Originally Posted by rpietrov
in Q[x], Z/2[x], and Z/7[x].

in Q[x] we think its x(x-1)(x+1)(x^2-x+1)(x^2+x+1)

in Z/2[x] we think its x(x-1)(x+1)

and we have no idea about Z/7[x] we've tried using Little Fermats Theorem.

THANKEEE YOU!!

The polynomial $P(x)= x^{7}-x$ contain in any case $x$. The other roots satisfy the equation...

$x^{6} \equiv 1\ , \text{mod}\ 7$ (1)

... or, equivalently, one of the equations...

$x^{3} \equiv 1\ , \text{mod}\ 7$ (2)

$x^{3} \equiv -1\ , \text{mod}\ 7$ (3)

The roots of (2) are $1$, $2$ and $4$, the roots of (3) are $-1$, $-2$ and $-4$ so that is...

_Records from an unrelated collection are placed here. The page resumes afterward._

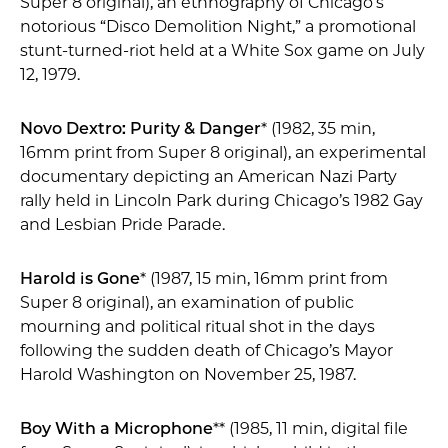
Super 8 original), an ethnography of Chicago’s
notorious “Disco Demolition Night,” a promotional
stunt-turned-riot held at a White Sox game on July
12, 1979.
Novo Dextro: Purity & Danger
* (1982, 35 min,
16mm print from Super 8 original), an experimental
documentary depicting an American Nazi Party
rally held in Lincoln Park during Chicago’s 1982 Gay
and Lesbian Pride Parade.
Harold is Gone
* (1987, 15 min, 16mm print from
Super 8 original), an examination of public
mourning and political ritual shot in the days
following the sudden death of Chicago’s Mayor
Harold Washington on November 25, 1987.
Boy With a Microphone
** (1985, 11 min, digital file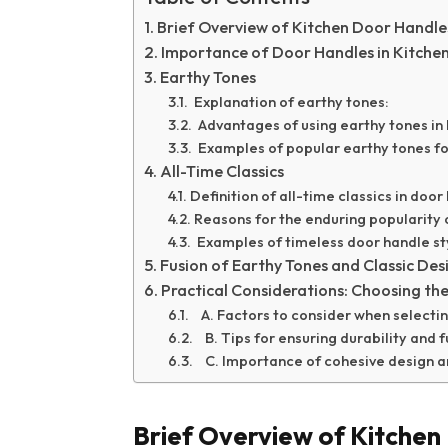
Brief Overview of Kitchen Door Handle
Importance of Door Handles in Kitche
Earthy Tones
Explanation of earthy tones:
Advantages of using earthy tones in 
Examples of popular earthy tones fo
All-Time Classics
Definition of all-time classics in doo
Reasons for the enduring popularity 
Examples of timeless door handle st
Fusion of Earthy Tones and Classic Des
Practical Considerations: Choosing th
A. Factors to consider when selectin
B. Tips for ensuring durability and f
C. Importance of cohesive design an
Brief Overview of Kitchen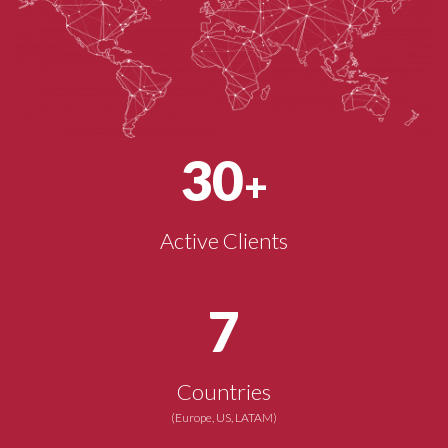
30
+
Active Clients
7
Countries
(Europe, US, LATAM)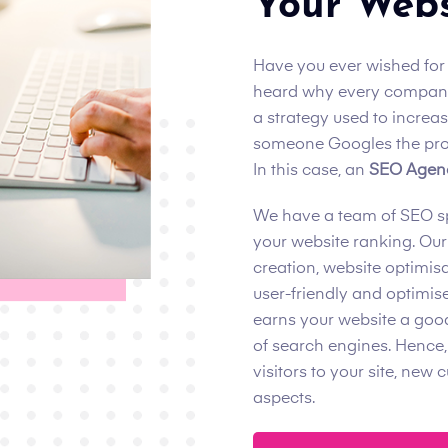
Your Webs
Have you ever wished for
heard why every company
a strategy used to increa
someone Googles the prod
In this case, an
SEO Agenc
We have a team of SEO spe
your website ranking. Our
creation, website optimisa
user-friendly and optimise
earns your website a good
of search engines. Hence,
visitors to your site, new
aspects.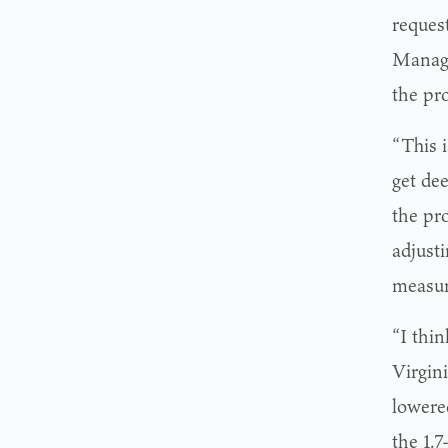
reques
Manage
the pr
“This 
get de
the pro
adjust
measur
“I thin
Virgini
lowere
the 1.7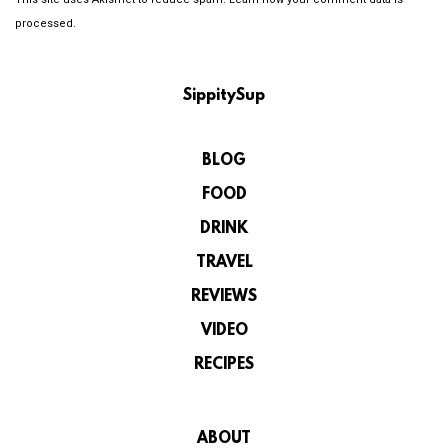
processed.
SippitySup
BLOG
FOOD
DRINK
TRAVEL
REVIEWS
VIDEO
RECIPES
ABOUT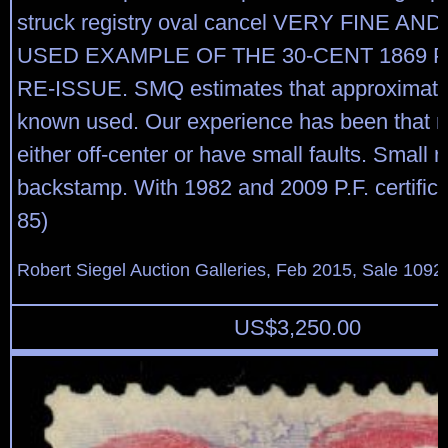
struck registry oval cancel VERY FINE AN
USED EXAMPLE OF THE 30-CENT 1869 P
RE-ISSUE. SMQ estimates that approximate
known used. Our experience has been that 
either off-center or have small faults. Small r
backstamp. With 1982 and 2009 P.F. certific
85)
Robert Siegel Auction Galleries, Feb 2015, Sale 1092,
US$
3,250.00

$x^{7}-x= x\ (x+1)\ (x-1)\ (x+2)\ (x-2)\ (x+4)\ (x-4)$ (4)

Kind regards

$\chi$ $\sigma$
• Jul 24th 2011, 10:47 PM
FernandoRevilla
Re: Irreducible Polynomials f(x) = x^7 - x
Quote:

Originally Posted by rpietrov
in Q[x] we think its x(x-1)(x+1)(x^2-x+1)(x^2+x+1)

Right.

Quote:

in Z/2[x] we think its x(x-1)(x+1)
Try again, it should be $x^7-x=x(x+1)^2(x^2+x+1)^2$ .